**Text segment**
[Begin]
It is common ground that each of the "Isabella" passengers fell within this definition.
Section 54L(1) provided that, subject to subs.(2), a designated person must be kept in custody. Subsection (2) provided for release of a designated person from custody if, and only if, he or she is removed from Australia pursuant to s.54P or given an entry permit. Subsection (3) made s.54L subject to s.54Q.
Section 54Q relevantly provided:
"(1)Sections 54L and 54P cease to apply to a designated person who was in Australia on 27 April 1992 if the person has been in application custody after commencement for a continuous period of, or periods whose sum is, 273 days.
(2)...
(3)For the purposes of this section, a person is in application custody if:
(a)the person is in custody; and
(b)an entry application for the person is being dealt with;
unless one of the following is happening:
(c)the Department is waiting for information relating to the application to be given by a person who is not under the control of the Department;
(d)the dealing with the application is at a stage whose duration is under the control of the person or of an adivser or representative of the person;
(e)court or tribunal proceedings relating to the application have been begun and not finalised;
(f)continued dealing with the application is otherwise beyond the control of the Department."
[End]
**Data records**
[Begin]
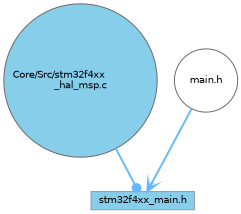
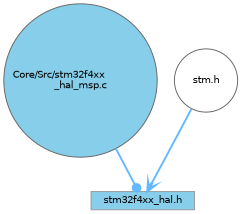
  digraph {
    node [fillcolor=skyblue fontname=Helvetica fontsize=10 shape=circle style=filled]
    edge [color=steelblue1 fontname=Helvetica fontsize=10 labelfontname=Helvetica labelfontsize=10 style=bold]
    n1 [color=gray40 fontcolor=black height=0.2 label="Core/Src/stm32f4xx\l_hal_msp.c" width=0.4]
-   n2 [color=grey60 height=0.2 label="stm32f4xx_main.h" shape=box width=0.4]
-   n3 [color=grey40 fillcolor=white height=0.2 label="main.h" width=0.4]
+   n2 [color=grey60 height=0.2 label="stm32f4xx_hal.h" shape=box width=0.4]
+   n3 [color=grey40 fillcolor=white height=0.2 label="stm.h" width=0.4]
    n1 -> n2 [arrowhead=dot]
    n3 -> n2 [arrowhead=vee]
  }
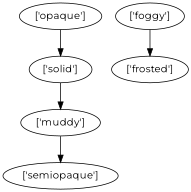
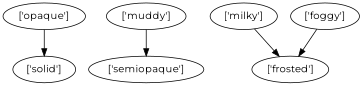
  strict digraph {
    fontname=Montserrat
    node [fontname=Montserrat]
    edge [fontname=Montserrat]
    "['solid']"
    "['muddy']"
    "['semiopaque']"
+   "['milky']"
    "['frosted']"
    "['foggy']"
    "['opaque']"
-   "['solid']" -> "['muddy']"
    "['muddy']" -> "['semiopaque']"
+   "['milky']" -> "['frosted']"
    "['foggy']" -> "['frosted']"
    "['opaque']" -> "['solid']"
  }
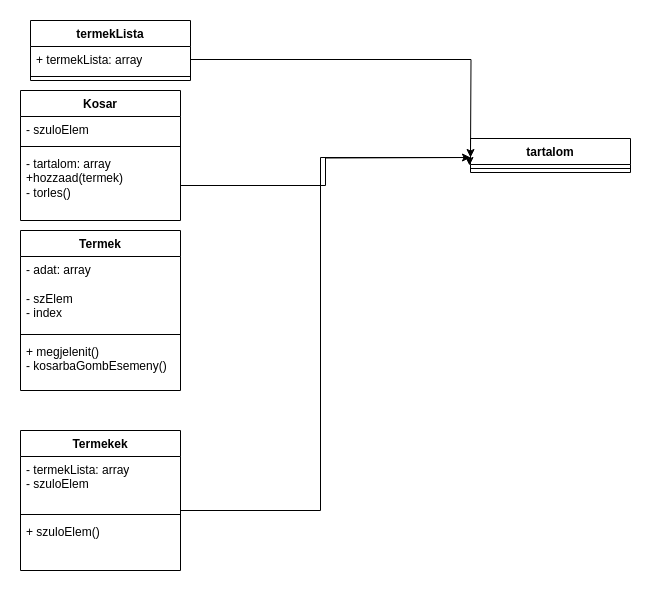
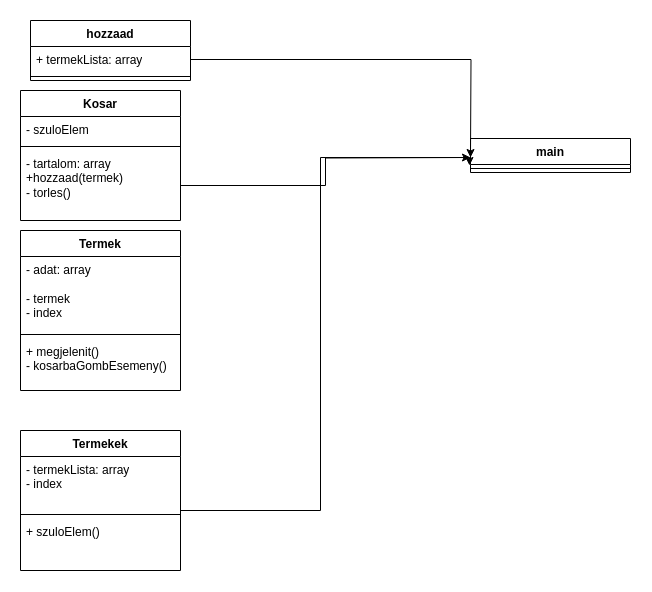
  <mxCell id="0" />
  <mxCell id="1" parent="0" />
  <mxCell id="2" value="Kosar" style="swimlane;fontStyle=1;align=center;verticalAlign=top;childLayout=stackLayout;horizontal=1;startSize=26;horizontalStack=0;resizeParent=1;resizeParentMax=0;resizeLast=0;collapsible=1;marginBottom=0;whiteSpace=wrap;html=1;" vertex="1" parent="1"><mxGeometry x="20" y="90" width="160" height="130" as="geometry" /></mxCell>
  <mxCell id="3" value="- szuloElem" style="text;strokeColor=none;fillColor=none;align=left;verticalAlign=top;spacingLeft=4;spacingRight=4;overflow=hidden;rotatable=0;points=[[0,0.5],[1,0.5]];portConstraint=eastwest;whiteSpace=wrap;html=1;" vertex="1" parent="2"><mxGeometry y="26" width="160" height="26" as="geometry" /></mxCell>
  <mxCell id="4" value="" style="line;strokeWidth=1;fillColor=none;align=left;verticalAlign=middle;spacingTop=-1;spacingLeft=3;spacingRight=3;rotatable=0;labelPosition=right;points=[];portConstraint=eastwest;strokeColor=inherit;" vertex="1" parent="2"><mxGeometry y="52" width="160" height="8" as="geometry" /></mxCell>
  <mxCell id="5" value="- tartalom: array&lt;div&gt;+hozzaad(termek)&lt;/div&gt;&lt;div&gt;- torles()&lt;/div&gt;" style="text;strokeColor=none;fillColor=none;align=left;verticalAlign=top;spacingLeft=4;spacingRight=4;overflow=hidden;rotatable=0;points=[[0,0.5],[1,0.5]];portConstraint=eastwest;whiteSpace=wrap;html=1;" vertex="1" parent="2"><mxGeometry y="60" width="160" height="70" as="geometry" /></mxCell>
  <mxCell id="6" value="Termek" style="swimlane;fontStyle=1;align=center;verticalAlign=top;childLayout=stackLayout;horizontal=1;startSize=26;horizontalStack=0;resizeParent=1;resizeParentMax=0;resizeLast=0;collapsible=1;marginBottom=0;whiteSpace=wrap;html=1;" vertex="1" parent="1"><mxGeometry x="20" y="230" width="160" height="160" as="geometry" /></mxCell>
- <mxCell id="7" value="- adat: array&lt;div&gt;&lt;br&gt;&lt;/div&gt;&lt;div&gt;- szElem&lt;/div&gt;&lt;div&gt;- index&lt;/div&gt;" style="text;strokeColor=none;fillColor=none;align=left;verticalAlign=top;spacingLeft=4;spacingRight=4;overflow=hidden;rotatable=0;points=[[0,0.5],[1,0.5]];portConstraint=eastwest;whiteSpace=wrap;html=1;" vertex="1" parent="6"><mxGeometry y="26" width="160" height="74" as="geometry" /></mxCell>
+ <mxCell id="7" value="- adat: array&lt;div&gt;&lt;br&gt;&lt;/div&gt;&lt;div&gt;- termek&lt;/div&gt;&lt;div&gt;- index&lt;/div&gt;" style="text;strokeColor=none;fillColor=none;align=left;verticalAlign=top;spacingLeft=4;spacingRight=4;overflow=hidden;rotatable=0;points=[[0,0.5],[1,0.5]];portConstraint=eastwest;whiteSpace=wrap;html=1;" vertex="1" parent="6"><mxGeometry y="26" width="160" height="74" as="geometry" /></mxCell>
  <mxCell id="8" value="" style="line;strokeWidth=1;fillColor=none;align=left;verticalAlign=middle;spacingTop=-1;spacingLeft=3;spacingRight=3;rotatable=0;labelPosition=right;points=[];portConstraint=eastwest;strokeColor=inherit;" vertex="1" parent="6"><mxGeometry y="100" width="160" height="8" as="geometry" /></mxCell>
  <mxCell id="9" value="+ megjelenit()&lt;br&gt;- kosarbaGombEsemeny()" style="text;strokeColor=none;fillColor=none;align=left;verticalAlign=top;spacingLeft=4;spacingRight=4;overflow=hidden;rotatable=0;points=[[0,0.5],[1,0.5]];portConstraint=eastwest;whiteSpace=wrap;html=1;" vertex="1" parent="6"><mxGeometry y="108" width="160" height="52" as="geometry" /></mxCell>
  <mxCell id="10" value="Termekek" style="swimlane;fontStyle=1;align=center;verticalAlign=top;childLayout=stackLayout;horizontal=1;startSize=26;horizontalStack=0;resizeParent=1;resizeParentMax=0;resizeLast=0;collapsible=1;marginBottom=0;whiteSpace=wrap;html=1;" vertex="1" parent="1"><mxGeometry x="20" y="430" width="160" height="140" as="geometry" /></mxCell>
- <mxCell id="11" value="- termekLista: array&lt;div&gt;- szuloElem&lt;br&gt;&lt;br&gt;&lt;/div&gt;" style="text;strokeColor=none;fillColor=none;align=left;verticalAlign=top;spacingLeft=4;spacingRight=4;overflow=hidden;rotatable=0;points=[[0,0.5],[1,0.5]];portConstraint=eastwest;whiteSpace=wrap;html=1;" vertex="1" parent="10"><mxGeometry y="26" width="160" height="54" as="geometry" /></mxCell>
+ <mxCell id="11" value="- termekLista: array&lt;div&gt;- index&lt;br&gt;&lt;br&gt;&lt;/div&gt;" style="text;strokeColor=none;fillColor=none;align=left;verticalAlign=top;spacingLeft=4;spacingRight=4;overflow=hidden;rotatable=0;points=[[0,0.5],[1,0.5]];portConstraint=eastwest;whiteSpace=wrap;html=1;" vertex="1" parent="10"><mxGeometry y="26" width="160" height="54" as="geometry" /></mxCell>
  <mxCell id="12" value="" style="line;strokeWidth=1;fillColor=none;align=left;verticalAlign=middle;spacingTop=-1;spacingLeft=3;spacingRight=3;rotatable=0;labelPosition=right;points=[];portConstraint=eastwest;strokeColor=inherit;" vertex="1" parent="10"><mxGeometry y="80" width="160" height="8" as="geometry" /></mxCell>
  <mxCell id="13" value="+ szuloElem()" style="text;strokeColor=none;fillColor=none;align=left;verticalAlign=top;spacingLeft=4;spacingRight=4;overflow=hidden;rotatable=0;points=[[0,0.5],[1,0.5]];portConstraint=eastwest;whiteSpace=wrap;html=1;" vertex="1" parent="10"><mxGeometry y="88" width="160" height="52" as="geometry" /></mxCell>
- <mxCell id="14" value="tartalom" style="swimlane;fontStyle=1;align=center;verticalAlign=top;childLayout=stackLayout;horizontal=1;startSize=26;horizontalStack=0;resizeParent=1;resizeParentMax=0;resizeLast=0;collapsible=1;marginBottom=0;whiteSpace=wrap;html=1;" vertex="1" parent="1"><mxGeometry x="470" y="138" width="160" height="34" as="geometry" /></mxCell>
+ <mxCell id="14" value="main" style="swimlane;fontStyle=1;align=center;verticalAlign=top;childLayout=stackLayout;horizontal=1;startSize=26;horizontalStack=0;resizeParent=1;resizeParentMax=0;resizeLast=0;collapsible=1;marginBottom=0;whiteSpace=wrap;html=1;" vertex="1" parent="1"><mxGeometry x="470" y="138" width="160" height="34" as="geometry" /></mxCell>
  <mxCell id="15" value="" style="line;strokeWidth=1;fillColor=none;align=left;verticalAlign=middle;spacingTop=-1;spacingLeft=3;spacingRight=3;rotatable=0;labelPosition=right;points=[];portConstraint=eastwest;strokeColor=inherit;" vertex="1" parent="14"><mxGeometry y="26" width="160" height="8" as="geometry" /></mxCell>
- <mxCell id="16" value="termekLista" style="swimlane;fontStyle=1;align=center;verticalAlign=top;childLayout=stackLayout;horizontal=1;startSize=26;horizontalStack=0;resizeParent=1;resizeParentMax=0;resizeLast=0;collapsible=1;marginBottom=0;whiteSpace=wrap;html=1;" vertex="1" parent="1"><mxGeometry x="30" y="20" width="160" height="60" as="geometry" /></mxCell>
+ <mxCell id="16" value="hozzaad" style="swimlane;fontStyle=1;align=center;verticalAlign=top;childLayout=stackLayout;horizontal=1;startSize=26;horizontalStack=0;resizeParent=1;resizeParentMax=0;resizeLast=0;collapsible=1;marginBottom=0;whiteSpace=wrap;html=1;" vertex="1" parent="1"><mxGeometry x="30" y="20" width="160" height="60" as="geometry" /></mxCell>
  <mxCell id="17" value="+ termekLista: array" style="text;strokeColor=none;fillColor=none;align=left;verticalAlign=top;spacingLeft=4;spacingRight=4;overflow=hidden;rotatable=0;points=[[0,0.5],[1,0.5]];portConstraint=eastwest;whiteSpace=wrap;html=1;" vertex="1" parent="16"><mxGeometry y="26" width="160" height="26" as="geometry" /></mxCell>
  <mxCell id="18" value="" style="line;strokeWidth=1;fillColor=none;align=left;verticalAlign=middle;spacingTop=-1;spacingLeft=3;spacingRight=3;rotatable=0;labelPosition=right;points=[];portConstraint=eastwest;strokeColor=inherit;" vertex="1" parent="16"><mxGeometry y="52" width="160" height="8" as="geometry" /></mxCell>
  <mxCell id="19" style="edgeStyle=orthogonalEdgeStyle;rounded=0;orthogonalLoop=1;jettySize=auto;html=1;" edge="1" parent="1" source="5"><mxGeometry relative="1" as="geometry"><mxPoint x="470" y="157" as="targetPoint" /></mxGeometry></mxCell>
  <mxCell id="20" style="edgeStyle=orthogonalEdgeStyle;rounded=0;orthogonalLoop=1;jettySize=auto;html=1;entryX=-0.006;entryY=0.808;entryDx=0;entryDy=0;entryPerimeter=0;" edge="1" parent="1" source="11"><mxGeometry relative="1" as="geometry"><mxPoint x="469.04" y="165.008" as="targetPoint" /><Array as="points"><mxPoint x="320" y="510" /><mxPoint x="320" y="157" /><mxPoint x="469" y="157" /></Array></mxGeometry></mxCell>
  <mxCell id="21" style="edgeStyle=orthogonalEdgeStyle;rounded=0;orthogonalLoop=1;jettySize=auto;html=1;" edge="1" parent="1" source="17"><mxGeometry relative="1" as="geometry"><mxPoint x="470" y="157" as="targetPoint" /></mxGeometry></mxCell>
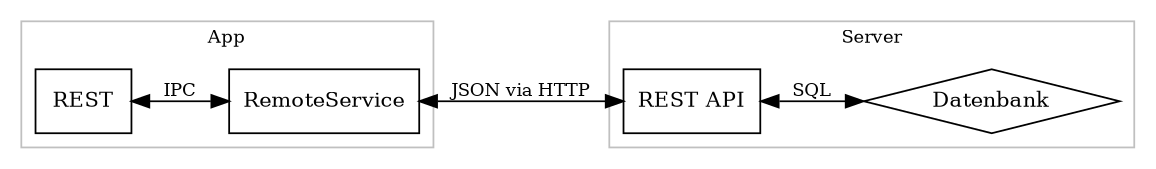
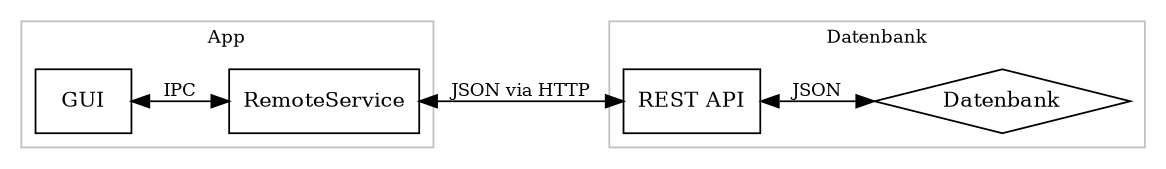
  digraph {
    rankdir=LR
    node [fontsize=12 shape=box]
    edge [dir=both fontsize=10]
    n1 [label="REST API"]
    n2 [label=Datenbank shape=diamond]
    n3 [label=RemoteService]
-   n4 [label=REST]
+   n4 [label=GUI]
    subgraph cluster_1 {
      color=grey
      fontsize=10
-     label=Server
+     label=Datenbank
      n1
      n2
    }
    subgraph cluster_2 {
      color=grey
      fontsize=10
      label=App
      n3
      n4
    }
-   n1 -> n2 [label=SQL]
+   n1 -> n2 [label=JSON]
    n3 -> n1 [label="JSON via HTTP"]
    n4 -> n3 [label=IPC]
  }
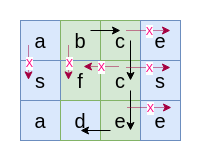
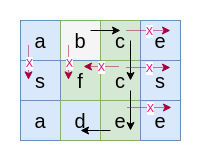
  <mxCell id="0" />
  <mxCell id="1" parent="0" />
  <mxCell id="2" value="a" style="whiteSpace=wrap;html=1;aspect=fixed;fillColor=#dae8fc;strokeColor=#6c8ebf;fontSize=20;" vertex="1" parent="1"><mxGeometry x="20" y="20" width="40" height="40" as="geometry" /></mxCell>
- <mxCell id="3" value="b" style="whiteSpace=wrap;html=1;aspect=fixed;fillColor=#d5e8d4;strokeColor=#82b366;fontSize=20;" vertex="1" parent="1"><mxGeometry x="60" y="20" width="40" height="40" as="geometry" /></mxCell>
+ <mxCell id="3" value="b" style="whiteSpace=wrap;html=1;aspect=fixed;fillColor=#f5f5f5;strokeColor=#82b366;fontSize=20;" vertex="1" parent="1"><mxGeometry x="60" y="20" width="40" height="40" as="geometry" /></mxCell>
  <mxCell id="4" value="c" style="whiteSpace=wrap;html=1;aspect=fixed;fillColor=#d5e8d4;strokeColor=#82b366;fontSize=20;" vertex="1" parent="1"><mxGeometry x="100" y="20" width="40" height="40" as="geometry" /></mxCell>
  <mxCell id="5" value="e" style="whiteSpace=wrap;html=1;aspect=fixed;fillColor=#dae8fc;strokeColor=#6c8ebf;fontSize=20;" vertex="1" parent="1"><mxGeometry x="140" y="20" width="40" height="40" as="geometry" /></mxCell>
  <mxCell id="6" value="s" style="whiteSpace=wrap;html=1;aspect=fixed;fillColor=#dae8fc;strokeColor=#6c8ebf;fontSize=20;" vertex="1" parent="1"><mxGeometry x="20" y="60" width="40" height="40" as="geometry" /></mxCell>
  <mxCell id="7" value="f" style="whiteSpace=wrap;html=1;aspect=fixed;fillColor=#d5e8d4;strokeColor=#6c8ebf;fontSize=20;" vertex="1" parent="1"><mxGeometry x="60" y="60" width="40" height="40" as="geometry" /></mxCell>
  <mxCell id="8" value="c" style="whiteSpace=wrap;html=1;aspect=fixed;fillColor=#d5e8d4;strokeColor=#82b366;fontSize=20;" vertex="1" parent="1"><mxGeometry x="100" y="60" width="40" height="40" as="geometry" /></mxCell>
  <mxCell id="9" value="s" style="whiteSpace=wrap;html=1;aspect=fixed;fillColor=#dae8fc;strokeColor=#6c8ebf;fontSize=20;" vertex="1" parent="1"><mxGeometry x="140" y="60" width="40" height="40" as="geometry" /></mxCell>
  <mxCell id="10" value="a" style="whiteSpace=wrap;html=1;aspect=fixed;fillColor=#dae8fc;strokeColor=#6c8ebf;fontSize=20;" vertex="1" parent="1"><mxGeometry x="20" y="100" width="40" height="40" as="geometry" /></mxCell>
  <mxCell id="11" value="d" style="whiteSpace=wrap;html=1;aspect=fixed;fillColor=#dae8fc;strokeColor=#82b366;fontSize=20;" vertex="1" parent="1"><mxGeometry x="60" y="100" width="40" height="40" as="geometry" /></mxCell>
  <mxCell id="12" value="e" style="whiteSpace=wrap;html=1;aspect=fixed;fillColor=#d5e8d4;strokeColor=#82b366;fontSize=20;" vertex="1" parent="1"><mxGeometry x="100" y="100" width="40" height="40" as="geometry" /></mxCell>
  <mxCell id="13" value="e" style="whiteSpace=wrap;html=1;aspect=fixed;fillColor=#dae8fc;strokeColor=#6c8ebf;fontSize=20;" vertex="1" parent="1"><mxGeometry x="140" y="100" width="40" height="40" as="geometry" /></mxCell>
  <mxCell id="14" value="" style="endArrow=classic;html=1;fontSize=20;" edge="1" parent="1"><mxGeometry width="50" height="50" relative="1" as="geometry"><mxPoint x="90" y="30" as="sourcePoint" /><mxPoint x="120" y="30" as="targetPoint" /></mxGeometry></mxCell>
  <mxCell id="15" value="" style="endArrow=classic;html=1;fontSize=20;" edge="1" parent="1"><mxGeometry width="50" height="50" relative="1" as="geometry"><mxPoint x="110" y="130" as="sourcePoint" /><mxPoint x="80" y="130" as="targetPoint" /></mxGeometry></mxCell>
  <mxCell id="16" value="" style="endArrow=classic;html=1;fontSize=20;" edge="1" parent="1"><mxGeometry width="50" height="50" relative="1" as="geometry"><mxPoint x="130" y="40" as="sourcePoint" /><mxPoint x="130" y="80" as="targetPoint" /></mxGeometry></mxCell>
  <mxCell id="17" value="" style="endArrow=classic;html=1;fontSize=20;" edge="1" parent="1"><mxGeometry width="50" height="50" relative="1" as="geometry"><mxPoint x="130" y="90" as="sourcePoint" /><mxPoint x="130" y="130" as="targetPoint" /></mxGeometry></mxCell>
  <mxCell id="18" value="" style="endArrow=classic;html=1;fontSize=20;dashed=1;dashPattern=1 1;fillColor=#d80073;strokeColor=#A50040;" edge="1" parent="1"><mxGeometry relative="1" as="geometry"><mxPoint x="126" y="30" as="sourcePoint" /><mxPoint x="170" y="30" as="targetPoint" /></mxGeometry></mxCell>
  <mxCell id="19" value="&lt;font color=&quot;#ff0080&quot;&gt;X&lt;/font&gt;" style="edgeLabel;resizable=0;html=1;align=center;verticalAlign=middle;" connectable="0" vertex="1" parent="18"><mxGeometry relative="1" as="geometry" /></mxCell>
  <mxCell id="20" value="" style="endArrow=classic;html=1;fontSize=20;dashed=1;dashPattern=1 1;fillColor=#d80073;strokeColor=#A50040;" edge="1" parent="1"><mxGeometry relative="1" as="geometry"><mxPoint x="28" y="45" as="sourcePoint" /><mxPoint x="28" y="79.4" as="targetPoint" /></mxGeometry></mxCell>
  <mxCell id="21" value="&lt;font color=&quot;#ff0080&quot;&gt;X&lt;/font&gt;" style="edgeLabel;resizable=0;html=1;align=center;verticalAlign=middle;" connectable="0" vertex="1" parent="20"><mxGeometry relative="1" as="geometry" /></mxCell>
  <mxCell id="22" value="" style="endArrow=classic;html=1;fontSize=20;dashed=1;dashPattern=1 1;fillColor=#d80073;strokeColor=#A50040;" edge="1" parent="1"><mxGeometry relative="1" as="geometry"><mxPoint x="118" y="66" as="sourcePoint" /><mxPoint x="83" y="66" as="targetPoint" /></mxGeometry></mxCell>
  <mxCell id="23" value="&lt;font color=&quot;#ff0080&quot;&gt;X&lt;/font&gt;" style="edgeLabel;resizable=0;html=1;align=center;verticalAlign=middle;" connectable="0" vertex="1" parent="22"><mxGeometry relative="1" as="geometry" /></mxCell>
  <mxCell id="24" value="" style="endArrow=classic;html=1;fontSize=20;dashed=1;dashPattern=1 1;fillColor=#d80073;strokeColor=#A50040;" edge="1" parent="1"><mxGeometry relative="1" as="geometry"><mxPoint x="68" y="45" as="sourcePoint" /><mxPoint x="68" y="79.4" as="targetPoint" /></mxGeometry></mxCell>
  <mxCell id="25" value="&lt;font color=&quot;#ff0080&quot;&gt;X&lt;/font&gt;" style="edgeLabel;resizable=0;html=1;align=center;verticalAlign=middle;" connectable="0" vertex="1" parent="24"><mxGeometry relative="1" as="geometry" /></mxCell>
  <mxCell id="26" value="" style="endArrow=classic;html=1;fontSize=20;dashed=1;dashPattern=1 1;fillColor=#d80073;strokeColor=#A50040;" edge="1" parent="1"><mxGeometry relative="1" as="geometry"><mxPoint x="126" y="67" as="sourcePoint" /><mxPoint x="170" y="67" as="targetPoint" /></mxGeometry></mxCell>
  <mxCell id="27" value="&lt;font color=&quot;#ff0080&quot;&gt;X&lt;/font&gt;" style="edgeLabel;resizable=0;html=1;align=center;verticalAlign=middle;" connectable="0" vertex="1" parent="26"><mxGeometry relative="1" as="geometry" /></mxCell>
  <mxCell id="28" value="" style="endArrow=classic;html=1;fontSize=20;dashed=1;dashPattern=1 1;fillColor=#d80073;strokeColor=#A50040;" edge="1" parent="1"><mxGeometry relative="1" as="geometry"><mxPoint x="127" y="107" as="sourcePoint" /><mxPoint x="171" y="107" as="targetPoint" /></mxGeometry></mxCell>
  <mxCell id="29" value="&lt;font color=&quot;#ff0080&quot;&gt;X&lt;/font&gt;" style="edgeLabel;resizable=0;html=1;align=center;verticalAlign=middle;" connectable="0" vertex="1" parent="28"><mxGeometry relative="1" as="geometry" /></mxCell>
[End]
**Required actions**
1. Return, word for word, the part of the text on custody of designated persons that opens with the words "It is common" and closes with "subject to s.54Q.".
2. Collect every line of the records that contains the string "orthogonalEdgeStyle", matching case exactly.

**Full solutions**
1.
It is common ground that each of the "Isabella" passengers fell within this definition.
Section 54L(1) provided that, subject to subs.(2), a designated person must be kept in custody. Subsection (2) provided for release of a designated person from custody if, and only if, he or she is removed from Australia pursuant to s.54P or given an entry permit. Subsection (3) made s.54L subject to s.54Q.

2.
  <mxCell id="19" style="edgeStyle=orthogonalEdgeStyle;rounded=0;orthogonalLoop=1;jettySize=auto;html=1;" edge="1" parent="1" source="5"><mxGeometry relative="1" as="geometry"><mxPoint x="470" y="157" as="targetPoint" /></mxGeometry></mxCell>
  <mxCell id="20" style="edgeStyle=orthogonalEdgeStyle;rounded=0;orthogonalLoop=1;jettySize=auto;html=1;entryX=-0.006;entryY=0.808;entryDx=0;entryDy=0;entryPerimeter=0;" edge="1" parent="1" source="11"><mxGeometry relative="1" as="geometry"><mxPoint x="469.04" y="165.008" as="targetPoint" /><Array as="points"><mxPoint x="320" y="510" /><mxPoint x="320" y="157" /><mxPoint x="469" y="157" /></Array></mxGeometry></mxCell>
  <mxCell id="21" style="edgeStyle=orthogonalEdgeStyle;rounded=0;orthogonalLoop=1;jettySize=auto;html=1;" edge="1" parent="1" source="17"><mxGeometry relative="1" as="geometry"><mxPoint x="470" y="157" as="targetPoint" /></mxGeometry></mxCell>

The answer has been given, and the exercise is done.